**Given information**
==*==

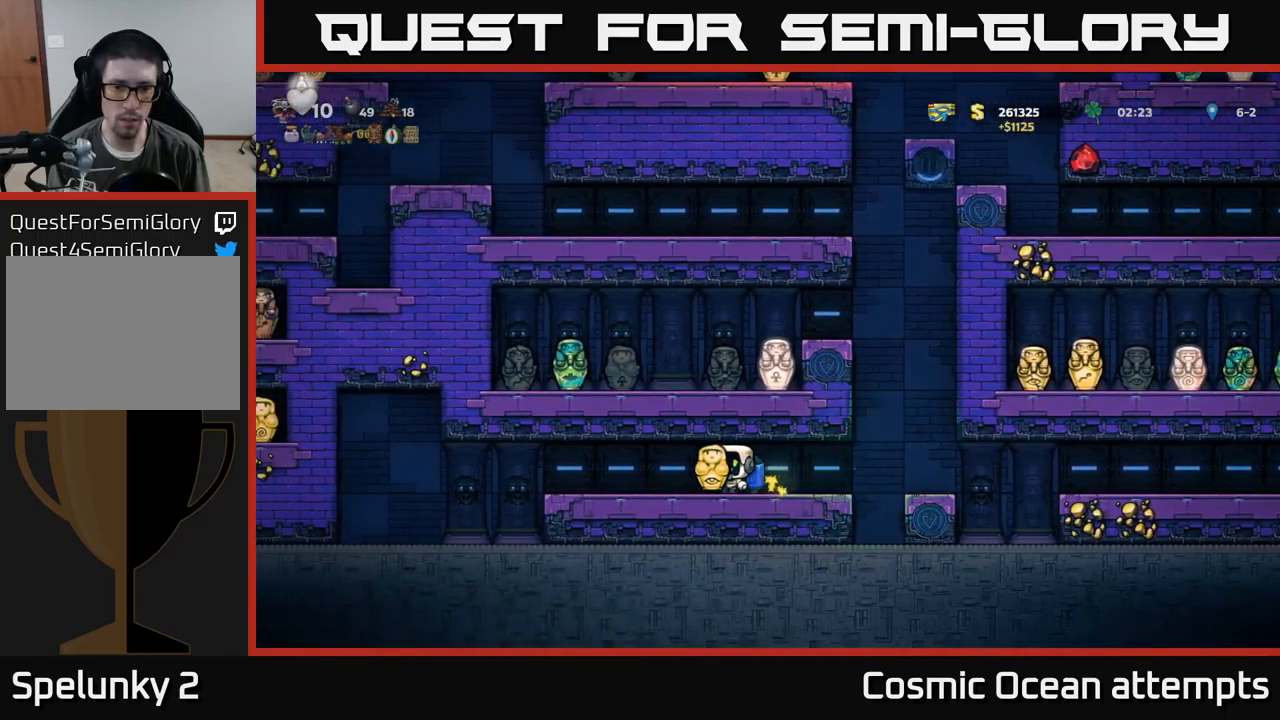
{"buttons": [], "left_stick": "center", "events": []}
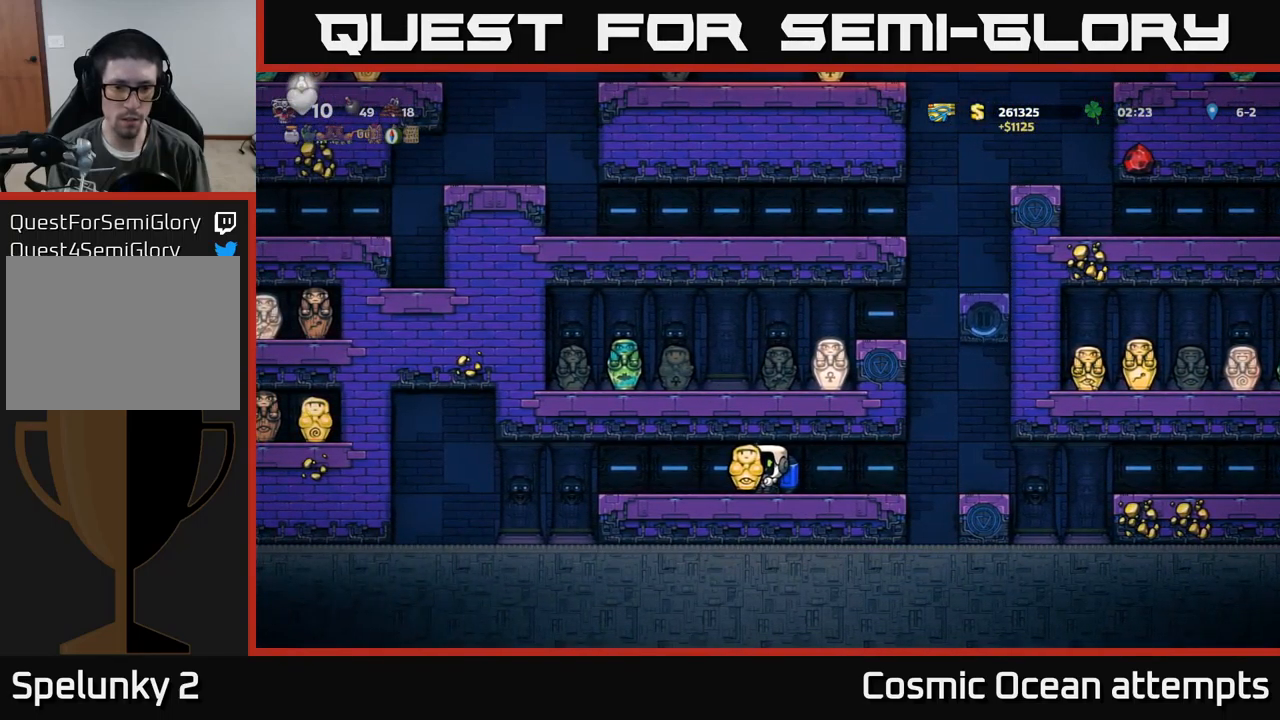
{"buttons": [], "left_stick": "center", "events": []}
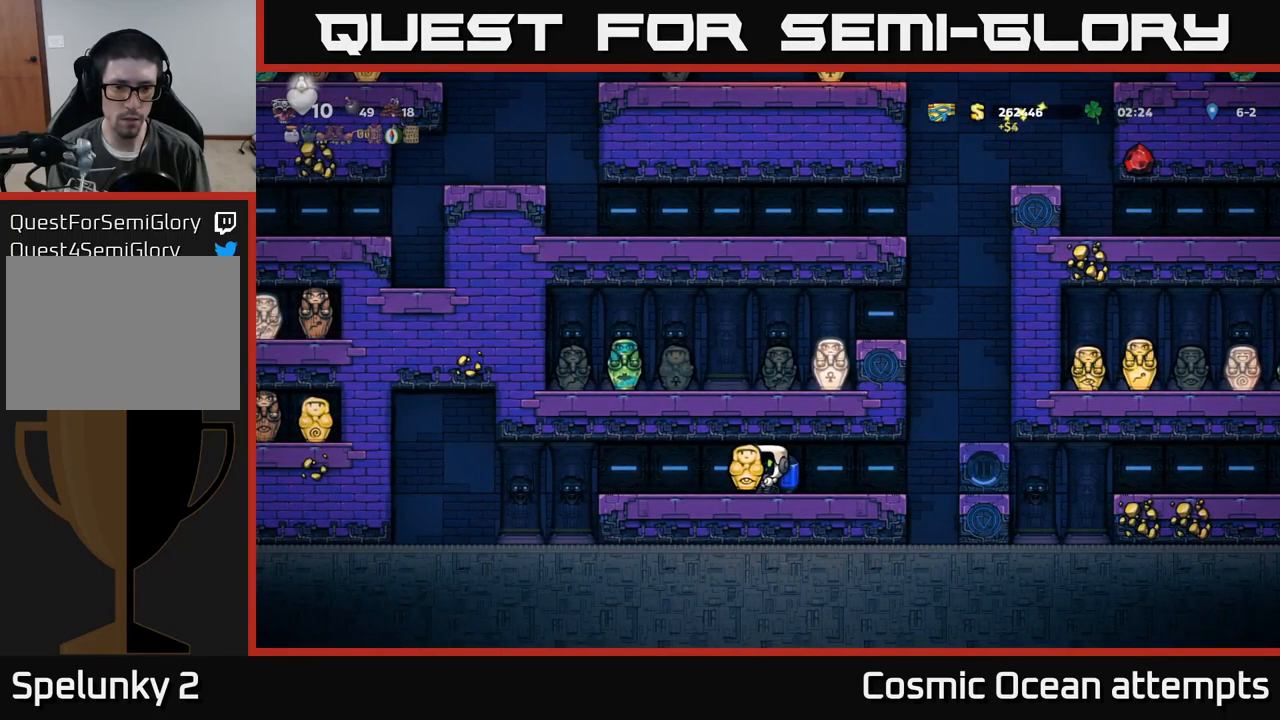
{"buttons": [], "left_stick": "center", "events": []}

==*==

**What you are asked to do**
Reproduce the data word for word; no pictures.

**Output of the exercise**
{"buttons": [], "left_stick": "center", "events": []}
{"buttons": [], "left_stick": "center", "events": []}
{"buttons": [], "left_stick": "center", "events": []}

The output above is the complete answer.